Here is a copy of George Washington Carver 1920 Phi Beta Sigma Fraternity Certificate. Originally initiated in 1918, George Washington Carver was a charter member of the Tuskegee Institute Alumni Chapter made up of Tuskegee Faculty members.
He began his formal education at the age of twelve, which required him to leave the home of his adopted parents. Schools segregated by race at that time with no school available for black students near Carver’s home. He moved to Newton County in southwest Missouri, where he worked as a farm hand and studied in a one-room schoolhouse. He went on to attend Minneapolis High School in Kansas. College entrance was a struggle, again because of racial barriers. At the age of thirty, Carver gained acceptance to Simpson College in Indianola, Iowa, where he was the first black student. Carver had to study piano and art and the college did not offer science classes. Intent on a science career, he later transferred to Iowa Agricultural College (now Iowa State University) in 1891, where he gained a Bachelor of Science degree in 1894 and a Master of Science degree in bacterial botany and agriculture in 1897. Carver became a member of the faculty of the Iowa State College of Agriculture and Mechanics (the first black faculty member for Iowa College), teaching classes about soil conservation and chemurgy.

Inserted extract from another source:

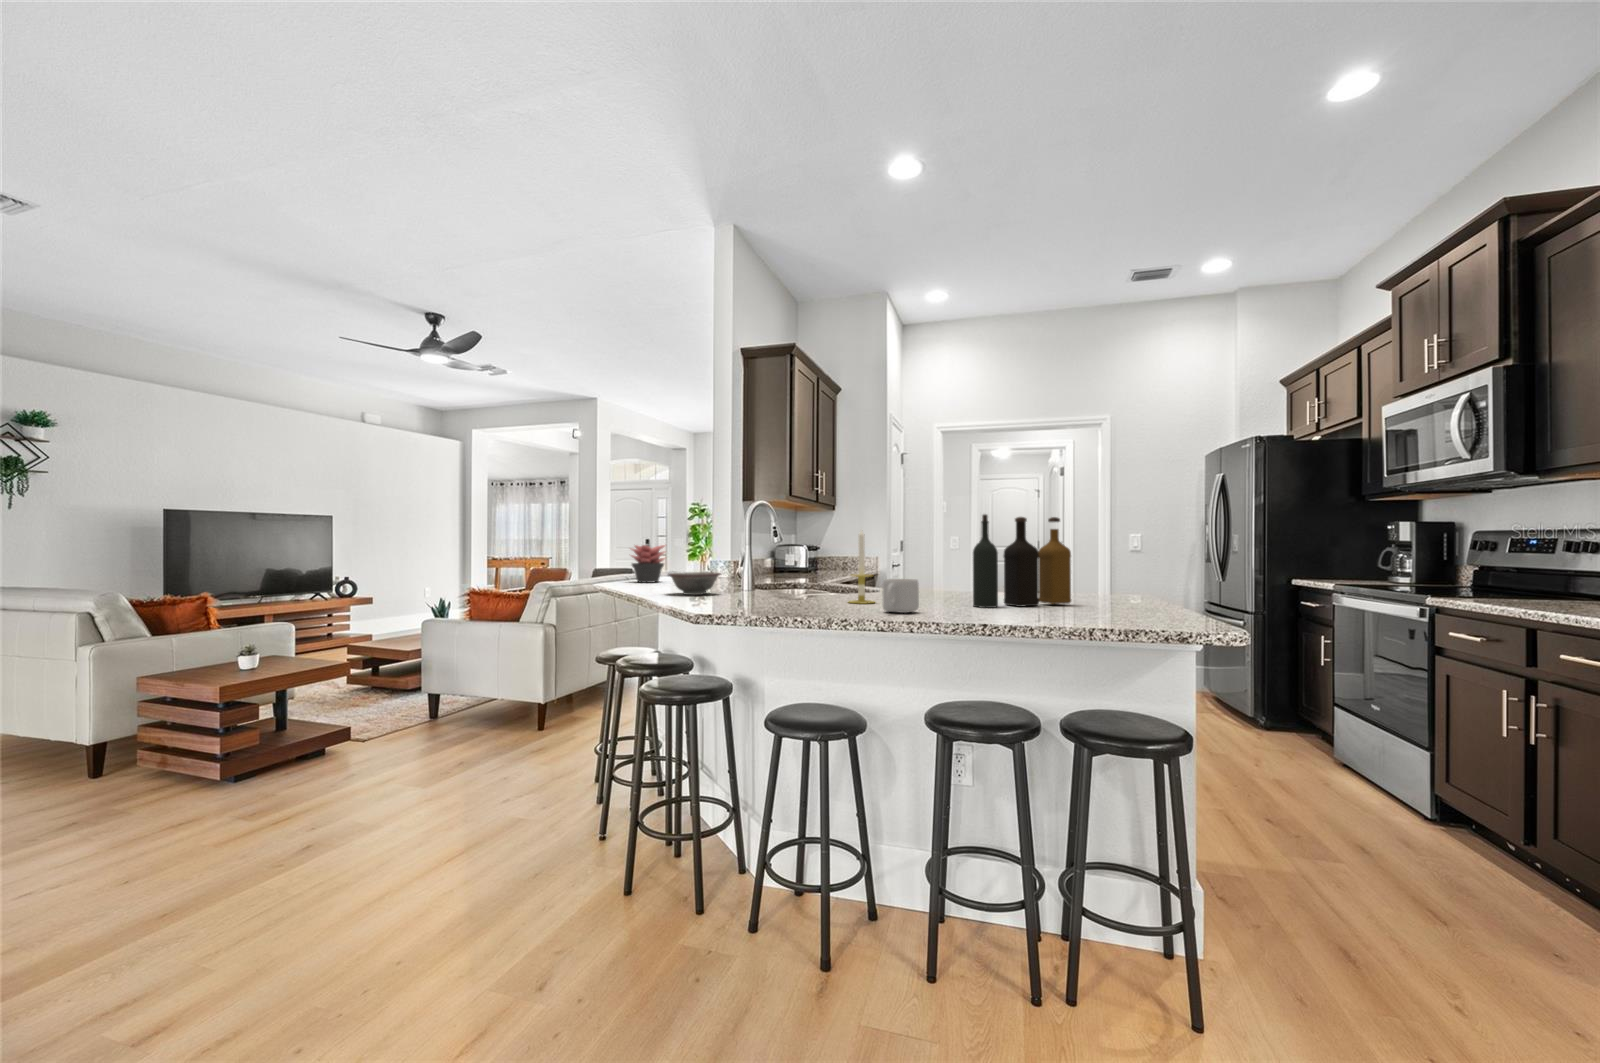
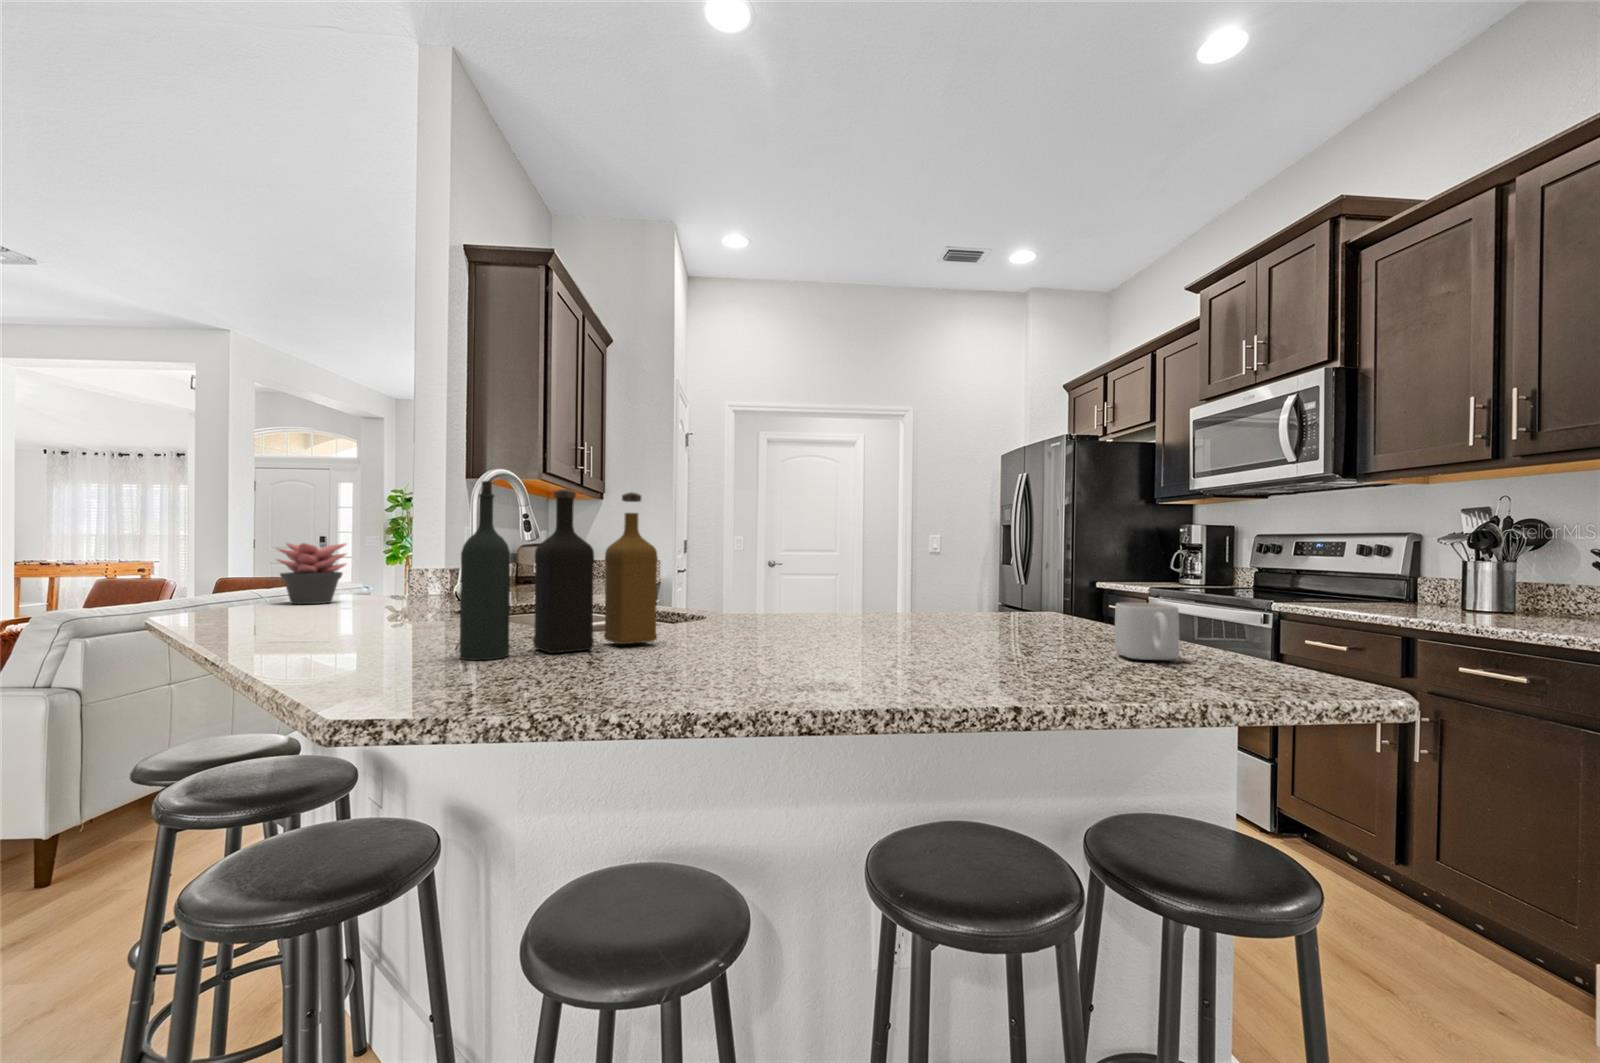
bottle: present [973,514,1071,608] -> present [460,481,658,660]
candle: present [849,530,874,604] -> none [682,516,727,638]
decorative bowl: present [668,572,721,595] -> none [345,589,452,629]
mug: present [882,579,919,613] -> present [1115,603,1179,660]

As an agricultural chemist, Carver discovered three hundred uses for peanuts and hundreds more uses for soybeans, pecans and sweet potatoes. Among the listed items that he suggested to southern farmers to help them economically were his recipes and improvements to/for: adhesives, axle grease, bleach, buttermilk, chili sauce, fuel briquettes, ink, instant coffee, linoleum , mayonnaise , meat tenderizer, metal polish, paper, plastic, pavement, shaving cream, shoe polish, synthetic rubber, talcum powder and wood stain.